## Goal of the exercise
Transcribe the data verbatim and drop its images.

(Data supplied Opens)

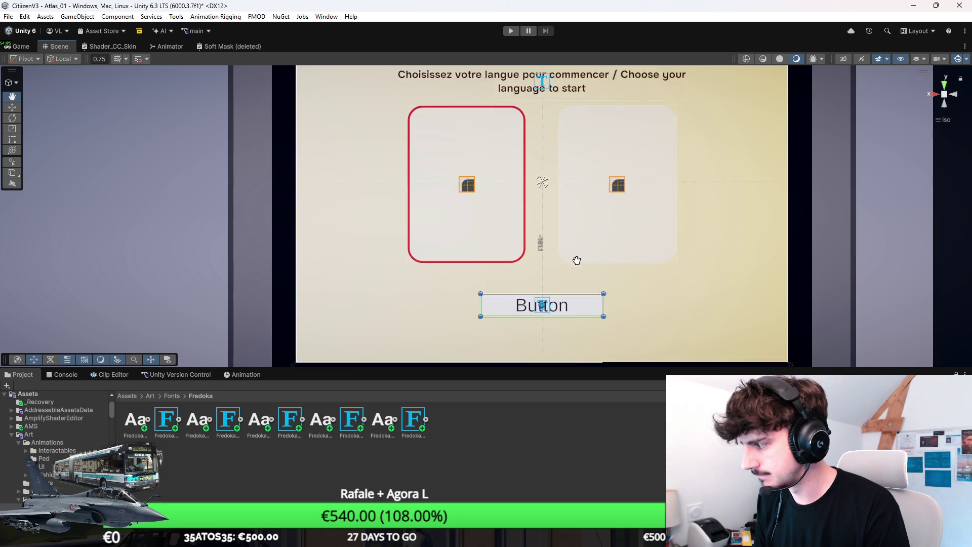
{"action": "mouse_move", "coordinate": [603, 290]}
{"action": "left_mouse_down"}
{"action": "mouse_move", "coordinate": [686, 291]}
{"action": "mouse_move", "coordinate": [589, 290]}
{"action": "mouse_move", "coordinate": [587, 316]}
{"action": "mouse_move", "coordinate": [588, 308]}
{"action": "left_mouse_up"}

(Data supplied Closes)

## Your solution
{"action": "mouse_move", "coordinate": [603, 290]}
{"action": "left_mouse_down"}
{"action": "mouse_move", "coordinate": [686, 291]}
{"action": "mouse_move", "coordinate": [589, 290]}
{"action": "mouse_move", "coordinate": [587, 316]}
{"action": "mouse_move", "coordinate": [588, 308]}
{"action": "left_mouse_up"}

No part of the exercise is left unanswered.